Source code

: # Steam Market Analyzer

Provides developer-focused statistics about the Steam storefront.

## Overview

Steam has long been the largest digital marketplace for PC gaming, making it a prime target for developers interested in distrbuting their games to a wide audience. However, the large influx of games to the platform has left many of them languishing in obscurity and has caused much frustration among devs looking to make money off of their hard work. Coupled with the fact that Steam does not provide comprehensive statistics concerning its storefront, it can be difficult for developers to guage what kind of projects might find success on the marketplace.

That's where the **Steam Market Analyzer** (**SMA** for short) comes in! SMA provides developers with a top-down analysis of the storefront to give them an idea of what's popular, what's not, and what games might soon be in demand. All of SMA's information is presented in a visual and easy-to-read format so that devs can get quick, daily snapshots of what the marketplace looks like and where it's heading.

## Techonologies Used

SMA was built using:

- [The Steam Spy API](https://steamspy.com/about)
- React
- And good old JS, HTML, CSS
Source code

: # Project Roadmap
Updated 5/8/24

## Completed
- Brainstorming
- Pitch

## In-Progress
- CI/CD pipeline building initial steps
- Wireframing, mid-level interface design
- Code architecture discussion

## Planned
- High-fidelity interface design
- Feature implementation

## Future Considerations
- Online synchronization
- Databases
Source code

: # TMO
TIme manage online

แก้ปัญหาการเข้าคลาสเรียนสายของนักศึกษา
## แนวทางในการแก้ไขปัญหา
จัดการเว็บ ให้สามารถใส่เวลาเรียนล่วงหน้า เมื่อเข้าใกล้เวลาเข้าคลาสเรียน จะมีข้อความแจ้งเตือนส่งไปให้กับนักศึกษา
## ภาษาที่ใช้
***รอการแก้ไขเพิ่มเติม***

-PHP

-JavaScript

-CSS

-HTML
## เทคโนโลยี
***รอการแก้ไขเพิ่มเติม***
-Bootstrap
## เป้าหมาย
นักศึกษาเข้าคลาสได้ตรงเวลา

_ _ _ _

> [Aufgabe] Gib die Zeilen aller obigen Datensätze Zeichen für Zeichen unverändert wieder.

> [Antwortteil]
Source code

: # Steam Market Analyzer

Provides developer-focused statistics about the Steam storefront.

## Overview

Steam has long been the largest digital marketplace for PC gaming, making it a prime target for developers interested in distrbuting their games to a wide audience. However, the large influx of games to the platform has left many of them languishing in obscurity and has caused much frustration among devs looking to make money off of their hard work. Coupled with the fact that Steam does not provide comprehensive statistics concerning its storefront, it can be difficult for developers to guage what kind of projects might find success on the marketplace.

That's where the **Steam Market Analyzer** (**SMA** for short) comes in! SMA provides developers with a top-down analysis of the storefront to give them an idea of what's popular, what's not, and what games might soon be in demand. All of SMA's information is presented in a visual and easy-to-read format so that devs can get quick, daily snapshots of what the marketplace looks like and where it's heading.

## Techonologies Used

SMA was built using:

- [The Steam Spy API](https://steamspy.com/about)
- React
- And good old JS, HTML, CSS
Source code

: # Project Roadmap
Updated 5/8/24

## Completed
- Brainstorming
- Pitch

## In-Progress
- CI/CD pipeline building initial steps
- Wireframing, mid-level interface design
- Code architecture discussion

## Planned
- High-fidelity interface design
- Feature implementation

## Future Considerations
- Online synchronization
- Databases
Source code

: # TMO
TIme manage online

แก้ปัญหาการเข้าคลาสเรียนสายของนักศึกษา
## แนวทางในการแก้ไขปัญหา
จัดการเว็บ ให้สามารถใส่เวลาเรียนล่วงหน้า เมื่อเข้าใกล้เวลาเข้าคลาสเรียน จะมีข้อความแจ้งเตือนส่งไปให้กับนักศึกษา
## ภาษาที่ใช้
***รอการแก้ไขเพิ่มเติม***

-PHP

-JavaScript

-CSS

-HTML
## เทคโนโลยี
***รอการแก้ไขเพิ่มเติม***
-Bootstrap
## เป้าหมาย
นักศึกษาเข้าคลาสได้ตรงเวลา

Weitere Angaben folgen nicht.